Alison Goldfrapp et Will Gregory semblent avoir accouché de ce disque avec facilité. Contrairement à l'opus précédent, qui arrondissait les angles avec des mélodies plus étendues sur des chansons à écouter au coin du feu, Head First renoue avec le Goldfrapp d'avant, à savoir une exigence electro pop qui dresse des ponts entre les années 80 et aujourd'hui, sans jamais tomber dans le putassier. « Believer », « Dreaming » ou le très enlevé « Shiny and Warm » surfent entre sensualité assumée, esprit festif et désinvolture pop. La voix d'Alison Goldfrapp, que ce soit sur le faussement ringard « I Wanna Life » ou sur le planant « Voicething » s'avère toujours aussi séduisante.
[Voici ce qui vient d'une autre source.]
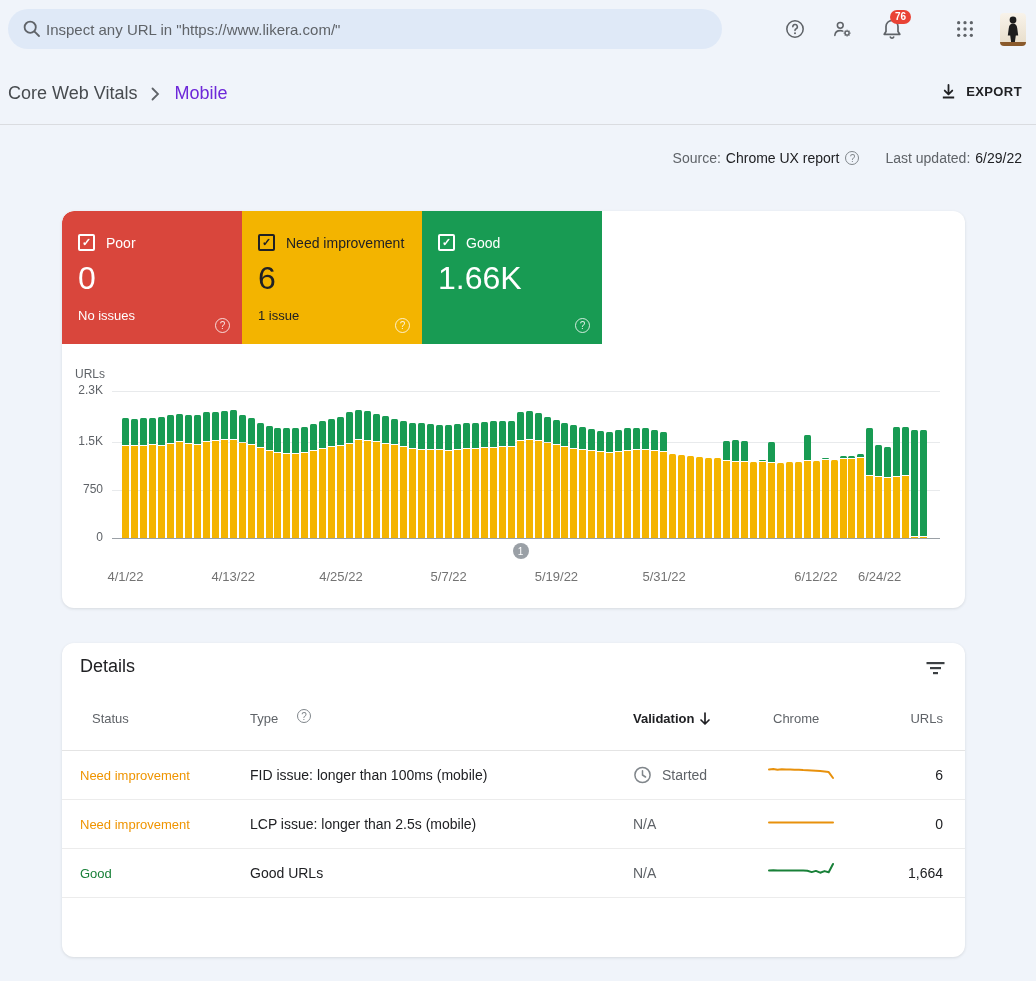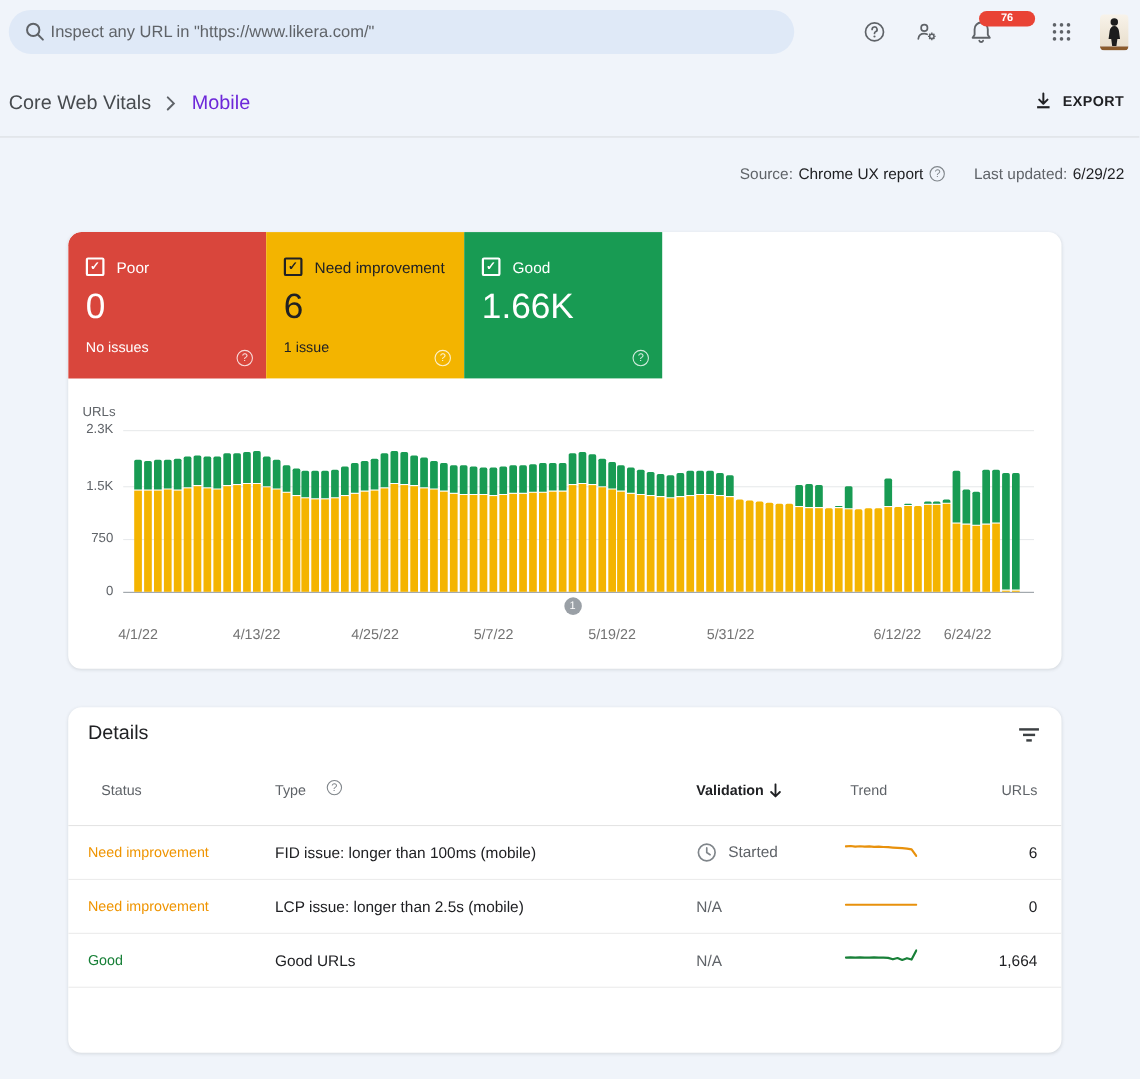--- a/index.html
+++ b/index.html
@@ -18,7 +18,7 @@
   .tb-icon{position:absolute;top:19px;width:20px;height:20px;cursor:pointer;}
   .bell-wrap{position:absolute;left:880px;top:17px;width:26px;height:26px;}
   .badge{position:absolute;left:10px;top:-7px;background:#e94335;color:#fff;font-size:10px;font-weight:bold;
-    border-radius:9px;padding:2px 20px;line-height:1;}
+    border-radius:9px;padding:2px 5px;line-height:1;}
   .avatar{position:absolute;right:10px;top:13px;width:26px;height:33px;border-radius:4px;overflow:hidden;
     background:linear-gradient(#f8f3ea,#e9dfcd);border-bottom:4px solid #8a5a2b;box-sizing:border-box;cursor:pointer;}
   

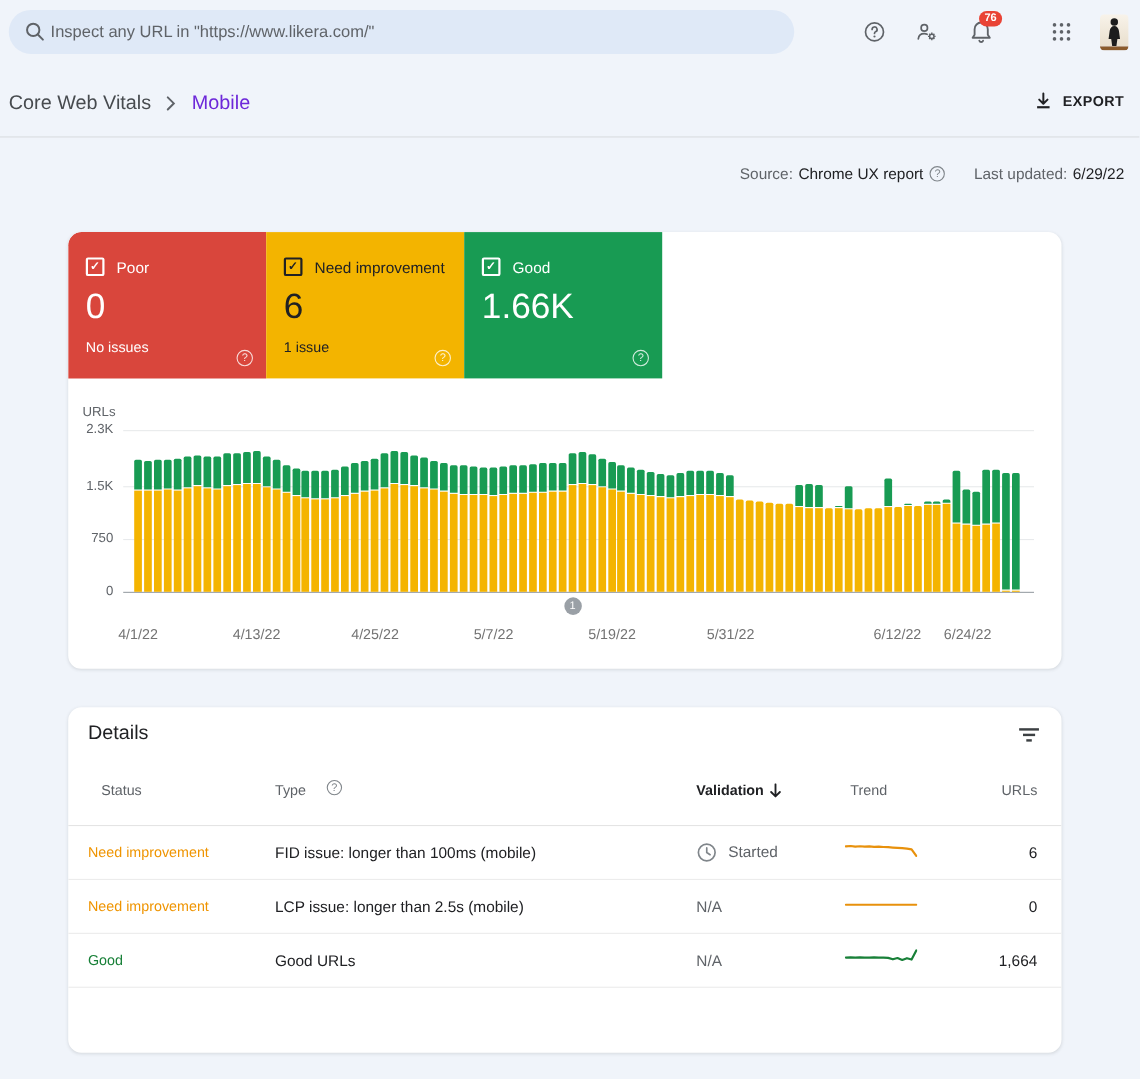--- a/index.html
+++ b/index.html
@@ -598,7 +598,7 @@
       <path d="M6 1v10M2 8l4 4 4-4" fill="none" stroke="#202124" stroke-width="1.7" stroke-linecap="round" stroke-linejoin="round"></path>
     </svg>
   </div>
-  <div class="th" style="left:711px">Trend</div>
+  <div class="th" style="left:711px">Chrome</div>
   <div class="th" style="right:22px">URLs</div>
   <div class="hdr-divider"></div>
Court (une trentaine de minutes pour neuf morceaux), Head First n'en demeure pas moins riche et rafraichissant. On pourrait reprocher au duo de faire dans la facilité, avec ses envolées pop attendues, ses tours de passe-passe electro d'un goût parfois discutable. Seulement voilà, Goldfrapp fait tout cela mieux que (presque) tout le monde : avec classe, charme et efficacité. Et une fois de plus, on plonge la tête la première.